From: Rehan Ahmad, via email
George Soros has been seen with a positive light lately. Apparently he has done a lot for many, and allegedly sponsored Bersih, and Malaysiakini. These acts of donations could be good news to many other civil societies that are cash strapped, though there are some questions about the reasons behind his support.
How does one obtain these funds and what is expected? There are many human rights activities in Malaysia that are apolitical. Many societies struggle to help the poor, to educate, to treat etc. Do they not deserve some sort of help? Did they get any help?
What does it take to get the attention of the Open Society Foundation operated by Soros? Or are these funds only valid for anti-government activities?
George Soros is not exactly viewed as a saint. In 2002 Soros was fined 2.2 Million euros by the French government for insider trading. He appealed to overturn the decision but was unsuccessful. In 2006 the French Court of Cassation upheld the earlier judgment and rejected his appeal.

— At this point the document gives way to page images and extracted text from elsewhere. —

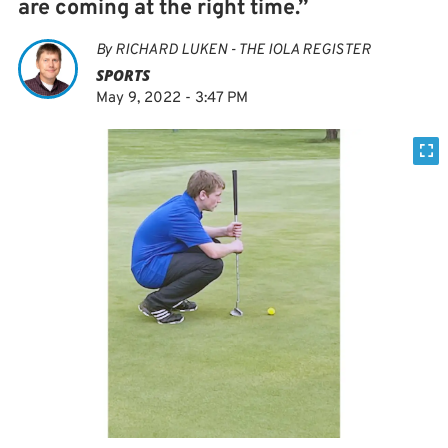
are coming at the right time.”
By
RICHARD LUKEN - THE IOLA REGISTER
SPORTS
May 9, 2022 - 3:47 PM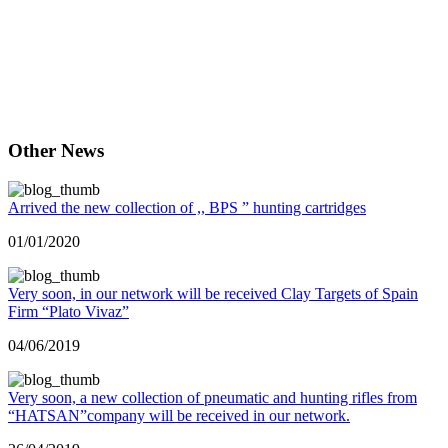
სამონადიეო მაღაზია ქუთაისში, ყველაფერი მონადირეებისთვის და
მეთევზეთათვის, სანადირო იარაღების ფართო არჩევანი, ყველა სახის
სათევზაო ინვენტარი. Охота магазин, охотничий магазин, охотничьи и рыболовные
принадлежности, охотничьи ружья, рыболовные снасти, охота магазин Hunting shop, a
hunting store, hunting and fishing accessories, hunting rifles, fishing equipment, hunting
shop samonadireo magazia, satevzao aqsesuarebi, monadire, monadiris magazia,
monkavshiri, axotnichni gamazin samonadireo
Other News
Arrived the new collection of ,, BPS ” hunting cartridges
01/01/2020
Very soon, in our network will be received Clay Targets of Spain
Firm “Plato Vivaz”
04/06/2019
Very soon, a new collection of pneumatic and hunting rifles from
“HATSAN”company will be received in our network.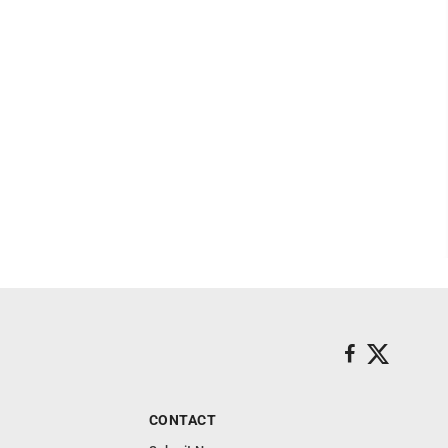
CONTACT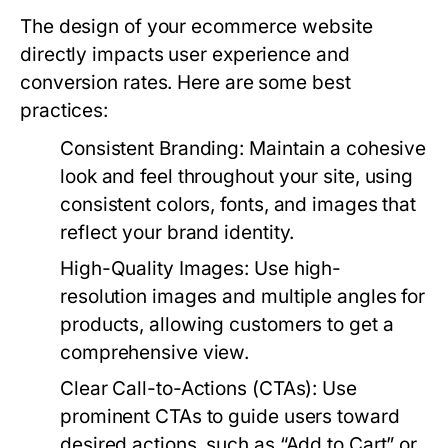
The design of your ecommerce website
directly impacts user experience and
conversion rates. Here are some best
practices:
Consistent Branding:
Maintain a cohesive
look and feel throughout your site, using
consistent colors, fonts, and images that
reflect your brand identity.
High-Quality Images:
Use high-
resolution images and multiple angles for
products, allowing customers to get a
comprehensive view.
Clear Call-to-Actions (CTAs):
Use
prominent CTAs to guide users toward
desired actions, such as “Add to Cart” or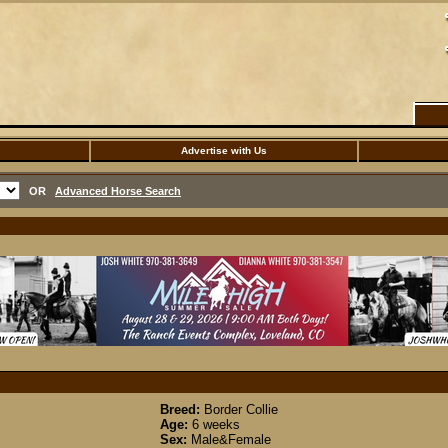
Advertise with Us
OR
Advanced Horse Search
Breed:
Border Collie
Age:
6 weeks
Sex:
Male&Female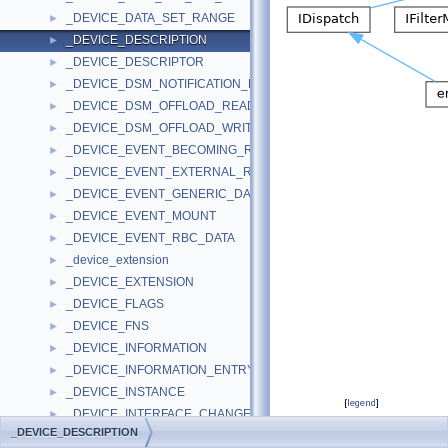
_DEVICE_DATA_SET_RANGE
►
_DEVICE_DESCRIPTION
►
_DEVICE_DESCRIPTOR
►
_DEVICE_DSM_NOTIFICATION_PARAMETERS
►
_DEVICE_DSM_OFFLOAD_READ_PARAMETERS
►
_DEVICE_DSM_OFFLOAD_WRITE_PARAMETERS
►
_DEVICE_EVENT_BECOMING_READY
►
_DEVICE_EVENT_EXTERNAL_REQUEST
►
_DEVICE_EVENT_GENERIC_DATA
►
_DEVICE_EVENT_MOUNT
►
_DEVICE_EVENT_RBC_DATA
►
_device_extension
►
_DEVICE_EXTENSION
►
_DEVICE_FLAGS
►
_DEVICE_FNS
►
_DEVICE_INFORMATION
►
_DEVICE_INFORMATION_ENTRY
►
_DEVICE_INSTANCE
►
[
legend
]
_DEVICE_INTERFACE_CHANGE_NOTIFICATION
►
_DEVICE_DESCRIPTION
_DEVICE_LB_PROVISIONING_DESCRIPTOR
►
Public Attributes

In other words, Soros tried to make profit through illegal means.
In 1992, in an event known as “Black Wednesday”, Soros made money betting against the Bank of England. According to Forbes magazine, he gained an estimated US$1.5 billion. He is known to have made profits from countries in “tight” situations.
Basically Soros takes advantage of countries that are in bad financial conditions. He continued this method of making money up until his retirement in 2011. He damaged many countries in the process, and one of them is ours.
His act of philanthropy could very well be a way of wiping away his guilt. Would it be ethical to take money from someone who has done so much? Taking handouts from a person like Soros would be akin to naming drug lords as saints. If taking money from such a person can be justified, then we have to remember that taking money from anyone can be justified. Pablo Escobar perhaps?
Outwardly it is the same people who made and still make a lot of noise at the hint of corruption or misuse of funds. The question is what did they do with theirs?
Rehan Ahmad bin Jamaluddin Ahmad is an FMT reader.